Quando un bambino torna a casa dopo aver giocato nel quartiere, o aver avuto lezione di Educazione fisica a scuola, è probabile che abbia i pantaloni strappati, la maglietta stropicciata, o anche solo i lacci delle scarpe macchiati.

Una tendenza dopotutto molto diffusa durante l’infanzia, che se fa divertire e sorridere i più piccoli porta spesso i genitori, al contrario, a fare i conti con un livello variabile di sporcizia da ripulire – o, in Sicilia, di lurdìa.

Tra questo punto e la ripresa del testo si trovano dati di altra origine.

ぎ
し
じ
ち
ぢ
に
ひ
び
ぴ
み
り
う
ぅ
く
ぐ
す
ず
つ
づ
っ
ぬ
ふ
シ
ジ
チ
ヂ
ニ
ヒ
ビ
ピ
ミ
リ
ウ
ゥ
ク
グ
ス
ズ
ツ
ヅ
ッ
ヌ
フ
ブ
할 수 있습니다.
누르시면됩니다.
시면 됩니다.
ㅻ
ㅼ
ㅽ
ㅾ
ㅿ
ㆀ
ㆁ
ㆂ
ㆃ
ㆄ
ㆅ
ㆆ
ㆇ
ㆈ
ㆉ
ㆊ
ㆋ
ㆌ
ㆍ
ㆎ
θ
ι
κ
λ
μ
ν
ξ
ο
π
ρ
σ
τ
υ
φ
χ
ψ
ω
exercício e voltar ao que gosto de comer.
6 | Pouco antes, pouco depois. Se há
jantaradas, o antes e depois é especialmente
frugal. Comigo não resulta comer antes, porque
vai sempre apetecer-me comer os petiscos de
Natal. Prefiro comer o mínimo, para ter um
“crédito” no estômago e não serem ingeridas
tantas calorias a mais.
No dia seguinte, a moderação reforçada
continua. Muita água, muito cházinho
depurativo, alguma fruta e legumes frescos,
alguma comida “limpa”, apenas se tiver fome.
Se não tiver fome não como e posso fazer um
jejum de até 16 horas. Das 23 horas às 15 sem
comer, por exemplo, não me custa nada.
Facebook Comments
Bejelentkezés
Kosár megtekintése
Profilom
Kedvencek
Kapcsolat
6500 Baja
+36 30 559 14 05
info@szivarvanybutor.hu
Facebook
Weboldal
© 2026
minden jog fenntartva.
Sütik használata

Nell’isola, infatti, chi ha un aspetto sporco e trasandato non è lercio, bensì, lurdu (o lurda, al femminile), termine che forse suona familiare a chi conosce la voce italiana lordo, ormai desueta in molte regioni o considerata comunque piuttosto aulica.

Nella Trinacria è diverso, dal momento che lurdu è un aggettivo molto comune nel dialetto locale, e che oltre a riferirsi al sudiciume può diventare sinonimo di parole come corrotto, impuro o addirittura vizioso, idealmente legate tutte alla poca pulizia fisica o morale dell’individuo.

La sua etimologia, invece, è uguale a quella del lemma italiano, avendo a che fare a propria volta con il latino luridus, poi tramutatosi nella forma parlata lurdus. L’aggettivo derivava ancora prima da luror, -oris, che in epoca classica voleva dire di colore giallo-verdastro, e che con il tempo aveva invece preso a significare pallido, livido, smorto.

A livello figurato, infatti, alcune fonti riportano già in latino alcune accezioni di luridus quali sordido o storpio, probabilmente derivate da una connotazione negativa di livido da intendersi come immondo e maligno. Come che sia, suscita ancora oggi una certa curiosità il percorso linguistico e concettuale che ha portato una sfumatura cromatica a sbiancare sempre di più, per poi essere associata a tutto l’opposto della pulizia e del candore.